> [Document passage]:
Railway tunnel in Japan

Shimizu Tunnel (清水トンネル, Shimizu-tonneru) is a railroad tunnel in Gunma and Niigata Prefectures of Japan, operated by JR East Jōetsu Line. The name originates from the Shimizu mountain pass nearby. There are three tunnels near each other, which are the Shimizu Tunnel, the Shin-Shimizu Tunnel, and the Daishimizu Tunnel.

==Shimizu tunnel==
The Shimizu tunnel is the oldest of the three, opened in 1931 after nine years of construction. The length of the tunnel is 9702 m, and has a single track. This tunnel was the longest in Japan at the time. Because of technical difficulties at the time, in addition to the main tunnel, two spiral tunnels were built along the mountain pass route, with a curve radius of 800 m.

The construction improved the journey time between Niigata and Tokyo, decreasing it by 4 hours since trains no longer needed to go through the Usui Pass. Because the tunnel was too long to be suitable for steam locomotives, the tracks in and around the tunnel were electrified from the beginning.

> [Supplied information]:
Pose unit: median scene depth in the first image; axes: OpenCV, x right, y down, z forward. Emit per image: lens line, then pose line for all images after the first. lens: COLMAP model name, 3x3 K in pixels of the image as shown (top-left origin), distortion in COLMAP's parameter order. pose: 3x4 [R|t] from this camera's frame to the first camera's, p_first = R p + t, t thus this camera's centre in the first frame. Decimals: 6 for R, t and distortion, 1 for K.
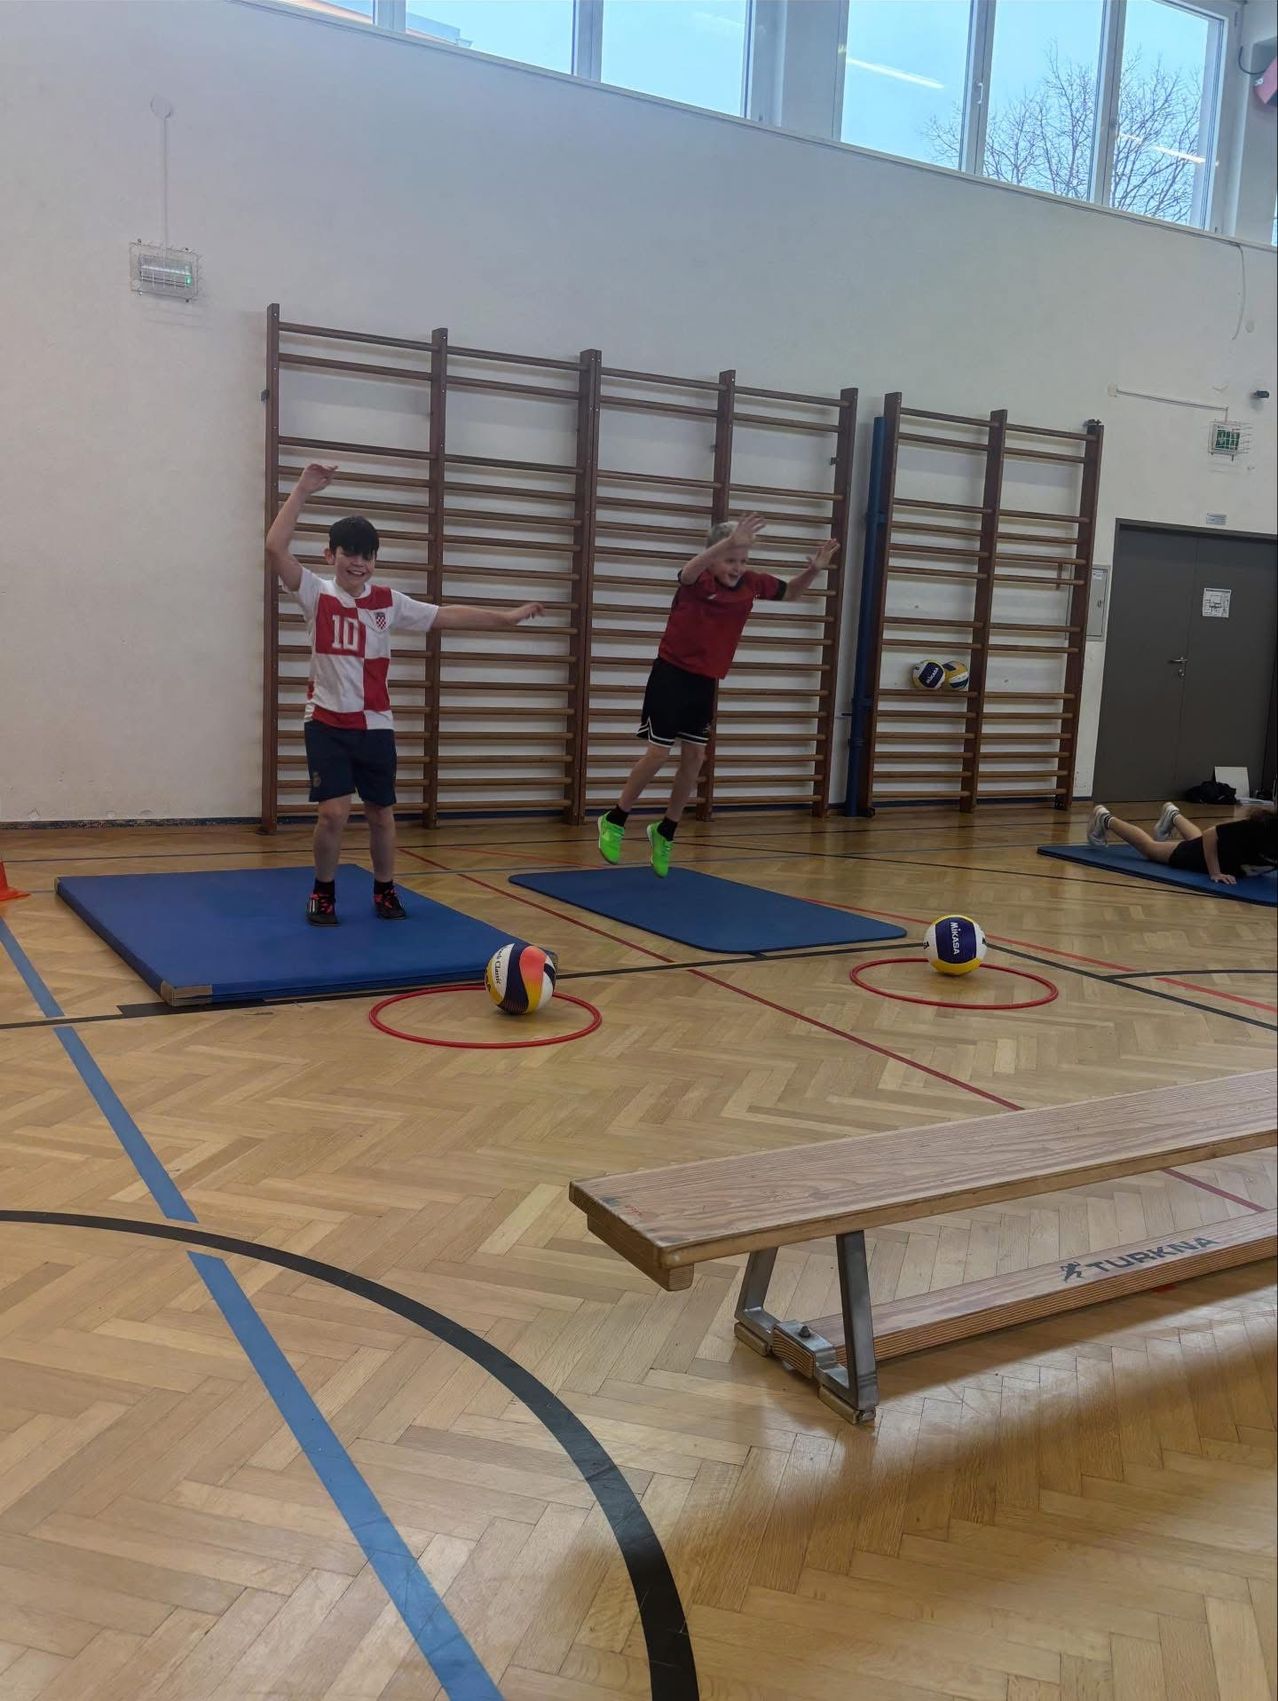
lens RADIAL K [[1517.4, 0, 639.0], [0, 1517.4, 850.5], [0, 0, 1]] dist [0.080476, -0.157742]
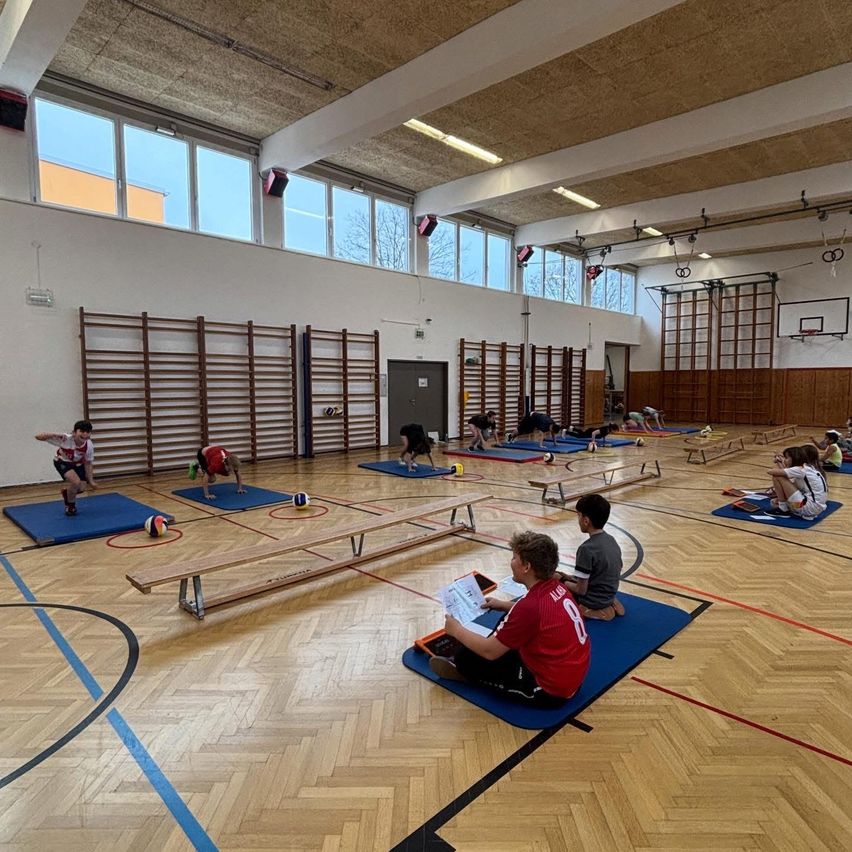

> [Task instructions]:
• A. From the Shimizu Tunnel passage, extract the stretch from "Shimizu Tunnel (清水トンネル, Shimizu-tonneru)" through "the Daishimizu Tunnel.".
• B. In the Shimizu Tunnel passage, by how many hours did the tunnel shorten the journey between Niigata and Tokyo?
• C. Summarize the Shimizu Tunnel passage in two sentences.

> [Answers]:
• A.
Shimizu Tunnel (清水トンネル, Shimizu-tonneru) is a railroad tunnel in Gunma and Niigata Prefectures of Japan, operated by JR East Jōetsu Line. The name originates from the Shimizu mountain pass nearby. There are three tunnels near each other, which are the Shimizu Tunnel, the Shin-Shimizu Tunnel, and the Daishimizu Tunnel.

• B. By 4 hours.

• C. The Shimizu Tunnel is a railroad tunnel in Gunma and Niigata Prefectures, operated by the JR East Jōetsu Line, and it is the oldest of three nearby tunnels, opened in 1931 after nine years of construction. At 9702 m with a single track, it was Japan's longest tunnel at the time, and it cut the Niigata–Tokyo journey by 4 hours, with its tracks electrified from the start because it was too long for steam locomotives.